Malgré ces raisons très plausibles en apparence et parfois très bien exposées[1], la répulsion qu’inspira la proposition de MM. Dubus et Brabant fut si violente qu’ils crurent devoir la retirer. Cependant le motif de cette hostilité de l’opinion ne fut point franchement dit au sein des chambres à cette époque.
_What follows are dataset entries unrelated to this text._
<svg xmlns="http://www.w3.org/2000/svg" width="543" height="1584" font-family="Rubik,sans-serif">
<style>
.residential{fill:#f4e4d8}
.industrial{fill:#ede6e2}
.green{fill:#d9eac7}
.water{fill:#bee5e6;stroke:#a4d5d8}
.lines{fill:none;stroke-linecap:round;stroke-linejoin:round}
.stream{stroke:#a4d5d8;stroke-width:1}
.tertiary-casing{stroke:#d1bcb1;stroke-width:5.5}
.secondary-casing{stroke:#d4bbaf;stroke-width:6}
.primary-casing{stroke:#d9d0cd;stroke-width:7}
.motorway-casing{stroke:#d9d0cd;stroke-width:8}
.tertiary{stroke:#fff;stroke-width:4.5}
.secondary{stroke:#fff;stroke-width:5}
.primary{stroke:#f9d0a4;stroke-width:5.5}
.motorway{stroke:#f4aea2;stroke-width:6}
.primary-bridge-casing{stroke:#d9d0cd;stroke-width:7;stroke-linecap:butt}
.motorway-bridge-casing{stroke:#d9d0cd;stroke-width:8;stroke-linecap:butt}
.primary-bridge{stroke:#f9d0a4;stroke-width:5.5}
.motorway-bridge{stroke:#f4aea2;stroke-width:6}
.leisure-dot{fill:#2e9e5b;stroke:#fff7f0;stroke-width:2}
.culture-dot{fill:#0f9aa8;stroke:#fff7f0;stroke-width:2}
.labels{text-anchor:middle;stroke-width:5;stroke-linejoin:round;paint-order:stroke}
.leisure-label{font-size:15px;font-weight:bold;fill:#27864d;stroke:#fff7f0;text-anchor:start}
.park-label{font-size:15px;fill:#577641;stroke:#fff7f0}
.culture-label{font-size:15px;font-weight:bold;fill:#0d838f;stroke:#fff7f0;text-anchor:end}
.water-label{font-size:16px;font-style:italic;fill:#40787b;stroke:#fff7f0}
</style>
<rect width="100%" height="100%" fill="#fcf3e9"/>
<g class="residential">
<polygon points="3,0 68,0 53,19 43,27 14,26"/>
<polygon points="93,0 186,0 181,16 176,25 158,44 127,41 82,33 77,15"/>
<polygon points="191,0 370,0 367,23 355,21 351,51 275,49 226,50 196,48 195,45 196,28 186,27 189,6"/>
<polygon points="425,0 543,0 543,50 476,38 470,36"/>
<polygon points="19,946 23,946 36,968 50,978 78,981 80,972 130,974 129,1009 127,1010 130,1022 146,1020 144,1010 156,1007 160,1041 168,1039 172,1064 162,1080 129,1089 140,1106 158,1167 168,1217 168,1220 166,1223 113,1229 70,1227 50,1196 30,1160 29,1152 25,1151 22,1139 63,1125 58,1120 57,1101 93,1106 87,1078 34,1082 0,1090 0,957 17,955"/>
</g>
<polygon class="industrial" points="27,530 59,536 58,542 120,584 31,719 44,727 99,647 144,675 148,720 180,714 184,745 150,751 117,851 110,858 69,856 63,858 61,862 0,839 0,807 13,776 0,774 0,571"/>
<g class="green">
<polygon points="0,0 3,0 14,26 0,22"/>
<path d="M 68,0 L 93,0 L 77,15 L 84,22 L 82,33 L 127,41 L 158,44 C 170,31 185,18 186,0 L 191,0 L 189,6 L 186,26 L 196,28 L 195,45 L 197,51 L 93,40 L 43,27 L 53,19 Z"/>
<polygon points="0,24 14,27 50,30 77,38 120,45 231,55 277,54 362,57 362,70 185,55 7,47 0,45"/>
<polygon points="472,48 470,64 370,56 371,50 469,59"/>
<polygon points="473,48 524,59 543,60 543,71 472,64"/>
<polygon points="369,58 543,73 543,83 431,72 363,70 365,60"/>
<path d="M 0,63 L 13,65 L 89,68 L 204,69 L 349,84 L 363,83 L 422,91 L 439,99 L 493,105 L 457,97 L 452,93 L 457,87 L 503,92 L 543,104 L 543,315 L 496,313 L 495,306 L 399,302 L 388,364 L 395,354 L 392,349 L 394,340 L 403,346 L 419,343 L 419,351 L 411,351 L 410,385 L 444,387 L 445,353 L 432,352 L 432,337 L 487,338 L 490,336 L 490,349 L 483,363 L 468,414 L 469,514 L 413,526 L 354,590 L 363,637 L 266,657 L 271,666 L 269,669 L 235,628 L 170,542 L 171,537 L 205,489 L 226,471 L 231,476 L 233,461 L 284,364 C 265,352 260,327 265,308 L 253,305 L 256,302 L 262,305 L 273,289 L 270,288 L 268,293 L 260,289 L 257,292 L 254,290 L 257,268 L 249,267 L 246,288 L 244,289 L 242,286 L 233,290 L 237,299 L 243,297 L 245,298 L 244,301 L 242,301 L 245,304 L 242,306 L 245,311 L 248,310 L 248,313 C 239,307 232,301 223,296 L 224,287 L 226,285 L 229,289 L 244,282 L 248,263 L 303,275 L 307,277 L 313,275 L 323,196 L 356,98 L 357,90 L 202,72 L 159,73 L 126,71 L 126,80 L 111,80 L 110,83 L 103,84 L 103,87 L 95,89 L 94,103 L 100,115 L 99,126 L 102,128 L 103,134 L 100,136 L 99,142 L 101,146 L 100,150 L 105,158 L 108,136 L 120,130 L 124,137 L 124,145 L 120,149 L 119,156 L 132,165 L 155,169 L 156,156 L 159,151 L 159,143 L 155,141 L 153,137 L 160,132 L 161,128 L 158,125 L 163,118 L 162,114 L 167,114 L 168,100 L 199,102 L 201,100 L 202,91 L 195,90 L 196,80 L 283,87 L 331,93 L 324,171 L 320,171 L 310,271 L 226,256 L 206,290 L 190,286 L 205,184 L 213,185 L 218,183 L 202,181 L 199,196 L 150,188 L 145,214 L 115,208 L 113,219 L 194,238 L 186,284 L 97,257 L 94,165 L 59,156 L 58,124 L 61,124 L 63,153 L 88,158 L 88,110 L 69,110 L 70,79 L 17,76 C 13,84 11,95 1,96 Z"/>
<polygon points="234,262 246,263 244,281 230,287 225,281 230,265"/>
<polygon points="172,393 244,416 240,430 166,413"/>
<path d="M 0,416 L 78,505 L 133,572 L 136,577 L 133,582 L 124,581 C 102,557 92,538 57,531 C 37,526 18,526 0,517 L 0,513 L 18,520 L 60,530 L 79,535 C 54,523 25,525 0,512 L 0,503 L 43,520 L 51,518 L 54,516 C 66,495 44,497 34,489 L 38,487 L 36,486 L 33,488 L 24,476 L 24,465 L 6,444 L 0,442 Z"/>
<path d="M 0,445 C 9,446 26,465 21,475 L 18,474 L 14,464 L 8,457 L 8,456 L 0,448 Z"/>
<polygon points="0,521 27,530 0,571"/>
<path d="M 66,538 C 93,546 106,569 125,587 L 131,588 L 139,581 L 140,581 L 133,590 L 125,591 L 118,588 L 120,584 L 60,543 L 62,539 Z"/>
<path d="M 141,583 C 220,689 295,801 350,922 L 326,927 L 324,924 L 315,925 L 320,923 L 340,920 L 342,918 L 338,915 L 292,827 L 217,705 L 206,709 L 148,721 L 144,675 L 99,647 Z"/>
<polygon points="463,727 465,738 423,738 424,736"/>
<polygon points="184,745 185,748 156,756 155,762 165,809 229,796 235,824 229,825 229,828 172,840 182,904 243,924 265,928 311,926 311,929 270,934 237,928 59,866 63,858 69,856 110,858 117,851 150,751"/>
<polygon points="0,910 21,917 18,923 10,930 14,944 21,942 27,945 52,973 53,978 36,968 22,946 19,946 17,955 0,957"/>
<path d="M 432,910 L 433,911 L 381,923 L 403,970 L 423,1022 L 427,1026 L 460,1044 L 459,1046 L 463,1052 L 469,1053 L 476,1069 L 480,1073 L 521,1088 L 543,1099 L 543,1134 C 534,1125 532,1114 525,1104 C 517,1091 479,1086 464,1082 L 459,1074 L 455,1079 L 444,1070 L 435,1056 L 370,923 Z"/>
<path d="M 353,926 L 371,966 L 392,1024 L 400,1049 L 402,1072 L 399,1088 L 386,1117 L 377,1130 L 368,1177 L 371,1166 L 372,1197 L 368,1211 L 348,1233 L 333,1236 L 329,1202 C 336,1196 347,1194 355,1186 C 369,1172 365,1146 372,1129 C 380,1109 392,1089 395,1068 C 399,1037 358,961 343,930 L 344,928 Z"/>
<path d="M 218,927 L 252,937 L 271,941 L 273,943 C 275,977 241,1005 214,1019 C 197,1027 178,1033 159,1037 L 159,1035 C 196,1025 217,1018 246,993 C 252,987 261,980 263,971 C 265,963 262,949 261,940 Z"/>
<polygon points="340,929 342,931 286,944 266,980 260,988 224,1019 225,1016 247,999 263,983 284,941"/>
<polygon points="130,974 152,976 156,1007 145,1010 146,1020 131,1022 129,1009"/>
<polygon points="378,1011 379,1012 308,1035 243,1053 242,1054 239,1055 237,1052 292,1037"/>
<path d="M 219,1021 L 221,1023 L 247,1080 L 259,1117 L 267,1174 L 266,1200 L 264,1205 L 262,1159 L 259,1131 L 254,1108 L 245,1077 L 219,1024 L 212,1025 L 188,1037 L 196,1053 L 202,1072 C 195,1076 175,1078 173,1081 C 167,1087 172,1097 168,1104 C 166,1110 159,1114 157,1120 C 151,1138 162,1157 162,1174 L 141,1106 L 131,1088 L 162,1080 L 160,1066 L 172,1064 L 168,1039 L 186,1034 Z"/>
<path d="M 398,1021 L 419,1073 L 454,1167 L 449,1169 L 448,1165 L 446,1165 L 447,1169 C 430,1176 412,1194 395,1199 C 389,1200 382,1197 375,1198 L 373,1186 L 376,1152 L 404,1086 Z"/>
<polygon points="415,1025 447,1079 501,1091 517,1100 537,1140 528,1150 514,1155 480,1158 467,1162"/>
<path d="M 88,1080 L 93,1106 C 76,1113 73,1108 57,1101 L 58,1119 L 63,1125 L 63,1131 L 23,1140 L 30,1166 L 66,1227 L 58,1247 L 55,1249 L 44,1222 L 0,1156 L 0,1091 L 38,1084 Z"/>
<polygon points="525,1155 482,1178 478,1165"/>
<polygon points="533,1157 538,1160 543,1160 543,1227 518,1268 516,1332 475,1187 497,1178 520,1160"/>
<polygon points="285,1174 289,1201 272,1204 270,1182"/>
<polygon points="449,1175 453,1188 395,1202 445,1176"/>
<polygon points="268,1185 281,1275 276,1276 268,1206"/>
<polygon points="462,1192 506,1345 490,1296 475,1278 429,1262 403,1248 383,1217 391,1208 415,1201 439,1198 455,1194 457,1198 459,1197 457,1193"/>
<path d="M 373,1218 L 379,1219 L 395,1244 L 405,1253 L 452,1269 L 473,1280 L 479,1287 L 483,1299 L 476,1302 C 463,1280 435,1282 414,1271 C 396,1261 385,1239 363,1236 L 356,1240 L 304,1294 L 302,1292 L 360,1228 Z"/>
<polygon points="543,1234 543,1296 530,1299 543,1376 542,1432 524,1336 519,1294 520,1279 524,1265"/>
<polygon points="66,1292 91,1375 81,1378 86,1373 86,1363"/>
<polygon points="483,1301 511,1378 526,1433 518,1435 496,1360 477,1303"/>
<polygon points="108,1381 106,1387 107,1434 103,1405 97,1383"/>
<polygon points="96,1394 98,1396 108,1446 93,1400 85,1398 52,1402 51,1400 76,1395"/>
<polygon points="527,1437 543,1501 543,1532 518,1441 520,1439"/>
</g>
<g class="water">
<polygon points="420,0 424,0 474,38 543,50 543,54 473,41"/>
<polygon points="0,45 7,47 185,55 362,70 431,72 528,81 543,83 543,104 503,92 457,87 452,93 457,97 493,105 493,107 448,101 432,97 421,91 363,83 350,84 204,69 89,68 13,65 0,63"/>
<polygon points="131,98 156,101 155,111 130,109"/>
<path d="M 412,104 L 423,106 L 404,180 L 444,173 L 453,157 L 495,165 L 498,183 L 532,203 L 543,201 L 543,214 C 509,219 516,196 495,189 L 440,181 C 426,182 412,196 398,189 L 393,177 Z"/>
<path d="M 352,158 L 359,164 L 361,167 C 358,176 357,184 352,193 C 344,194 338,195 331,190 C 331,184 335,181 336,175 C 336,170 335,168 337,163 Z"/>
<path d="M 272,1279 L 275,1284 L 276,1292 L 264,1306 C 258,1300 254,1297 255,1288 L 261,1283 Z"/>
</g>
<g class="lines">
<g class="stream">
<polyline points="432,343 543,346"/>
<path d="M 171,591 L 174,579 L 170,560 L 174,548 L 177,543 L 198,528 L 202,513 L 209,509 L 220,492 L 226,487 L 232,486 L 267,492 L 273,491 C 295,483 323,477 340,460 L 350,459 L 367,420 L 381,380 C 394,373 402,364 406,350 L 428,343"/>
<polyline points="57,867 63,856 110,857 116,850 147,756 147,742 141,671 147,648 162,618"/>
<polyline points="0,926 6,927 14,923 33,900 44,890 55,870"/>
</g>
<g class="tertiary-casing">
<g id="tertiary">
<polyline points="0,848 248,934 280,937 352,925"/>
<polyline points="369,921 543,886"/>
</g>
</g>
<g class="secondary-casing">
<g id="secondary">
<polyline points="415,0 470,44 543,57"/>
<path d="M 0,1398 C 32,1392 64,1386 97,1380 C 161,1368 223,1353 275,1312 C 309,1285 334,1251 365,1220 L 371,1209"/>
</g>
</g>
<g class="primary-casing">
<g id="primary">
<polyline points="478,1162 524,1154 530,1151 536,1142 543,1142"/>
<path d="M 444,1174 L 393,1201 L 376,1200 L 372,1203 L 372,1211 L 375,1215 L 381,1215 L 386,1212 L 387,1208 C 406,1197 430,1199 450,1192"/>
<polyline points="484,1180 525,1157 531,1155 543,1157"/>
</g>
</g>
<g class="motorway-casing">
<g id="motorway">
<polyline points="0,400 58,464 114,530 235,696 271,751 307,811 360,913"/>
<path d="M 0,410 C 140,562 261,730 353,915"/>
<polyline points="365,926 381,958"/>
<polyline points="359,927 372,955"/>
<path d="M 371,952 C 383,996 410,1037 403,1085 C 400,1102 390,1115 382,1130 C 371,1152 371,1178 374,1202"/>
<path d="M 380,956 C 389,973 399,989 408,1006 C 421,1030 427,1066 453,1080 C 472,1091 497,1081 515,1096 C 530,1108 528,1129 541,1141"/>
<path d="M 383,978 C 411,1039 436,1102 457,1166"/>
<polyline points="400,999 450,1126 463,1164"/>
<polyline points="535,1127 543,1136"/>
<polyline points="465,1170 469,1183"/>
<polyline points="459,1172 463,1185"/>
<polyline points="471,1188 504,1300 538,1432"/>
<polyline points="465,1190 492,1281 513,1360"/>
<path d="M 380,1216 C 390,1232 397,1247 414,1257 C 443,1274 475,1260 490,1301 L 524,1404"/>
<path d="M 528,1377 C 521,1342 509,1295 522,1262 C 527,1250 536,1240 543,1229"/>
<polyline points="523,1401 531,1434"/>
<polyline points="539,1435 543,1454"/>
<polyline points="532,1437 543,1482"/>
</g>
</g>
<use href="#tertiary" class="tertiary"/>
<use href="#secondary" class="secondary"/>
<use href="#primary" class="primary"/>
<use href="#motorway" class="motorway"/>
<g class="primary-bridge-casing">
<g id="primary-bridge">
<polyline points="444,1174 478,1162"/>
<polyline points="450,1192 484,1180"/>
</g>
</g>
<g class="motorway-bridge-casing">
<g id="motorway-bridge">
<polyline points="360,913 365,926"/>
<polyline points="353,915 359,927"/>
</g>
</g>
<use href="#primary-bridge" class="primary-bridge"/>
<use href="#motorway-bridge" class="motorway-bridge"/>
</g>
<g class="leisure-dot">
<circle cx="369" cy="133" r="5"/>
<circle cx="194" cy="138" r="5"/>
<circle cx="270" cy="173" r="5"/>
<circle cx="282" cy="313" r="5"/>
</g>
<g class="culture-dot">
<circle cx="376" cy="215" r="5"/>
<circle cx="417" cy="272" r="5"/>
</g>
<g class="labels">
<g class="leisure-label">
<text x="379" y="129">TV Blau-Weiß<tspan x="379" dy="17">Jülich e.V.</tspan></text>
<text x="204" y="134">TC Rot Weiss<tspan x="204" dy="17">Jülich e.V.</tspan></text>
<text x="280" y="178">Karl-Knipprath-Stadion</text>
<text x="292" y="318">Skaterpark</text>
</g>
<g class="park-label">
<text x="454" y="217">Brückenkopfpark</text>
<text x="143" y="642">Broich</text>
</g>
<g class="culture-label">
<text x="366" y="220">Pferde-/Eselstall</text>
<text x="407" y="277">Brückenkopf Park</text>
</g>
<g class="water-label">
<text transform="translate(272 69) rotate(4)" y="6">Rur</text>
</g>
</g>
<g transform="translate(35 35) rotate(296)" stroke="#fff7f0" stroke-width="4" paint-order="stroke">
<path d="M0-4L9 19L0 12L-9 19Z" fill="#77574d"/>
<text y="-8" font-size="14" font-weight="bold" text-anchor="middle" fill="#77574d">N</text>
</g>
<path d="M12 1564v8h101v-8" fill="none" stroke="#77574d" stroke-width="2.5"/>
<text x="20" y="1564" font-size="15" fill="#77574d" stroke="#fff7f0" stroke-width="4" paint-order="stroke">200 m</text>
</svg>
Aujourd’hui il saute aux yeux : ce qui fait que l’on n’accordera pas facilement aux établissemens catholiques, ni même aux églises catholiques, ce droit illimité de posséder et d’acquérir que l’ancien régime ne leur a concédé nulle part et que pourtant M. Prévost-Paradol déclare ne pouvoir leur être refusé sans iniquité, c’est que l’orthodoxie, par la voix des papes et des conciles, a condamné les principes sur lesquels repose la société moderne, et que, si l’église l’emportait définitivement, elle s’empresserait de les abolir. Quand on se trouve en présence d’un parti qui ne réclame la liberté pour lui qu’afin de la ravir aux autres dès qu’il sera le maître, ce n’est pas une raison suffisante pour lui refuser la liberté, car celle-ci, comme le soleil, doit être à tout le monde, mais c’en est une pour ne pas accorder des faveurs qui peuvent ramener un jour le despotisme théocratique. La personnification civile n’est pas une conséquence nécessaire de la liberté; c’est une exception au droit commun, que le législateur peut refuser quand il y voit un sérieux inconvénient. Ce qui est excellent

  1. Notamment dans une brochure sans nom d’auteur publiée à Louvain en 1841 sous le titre d’Examen de ta proposition de MM. Dubus et Brabant.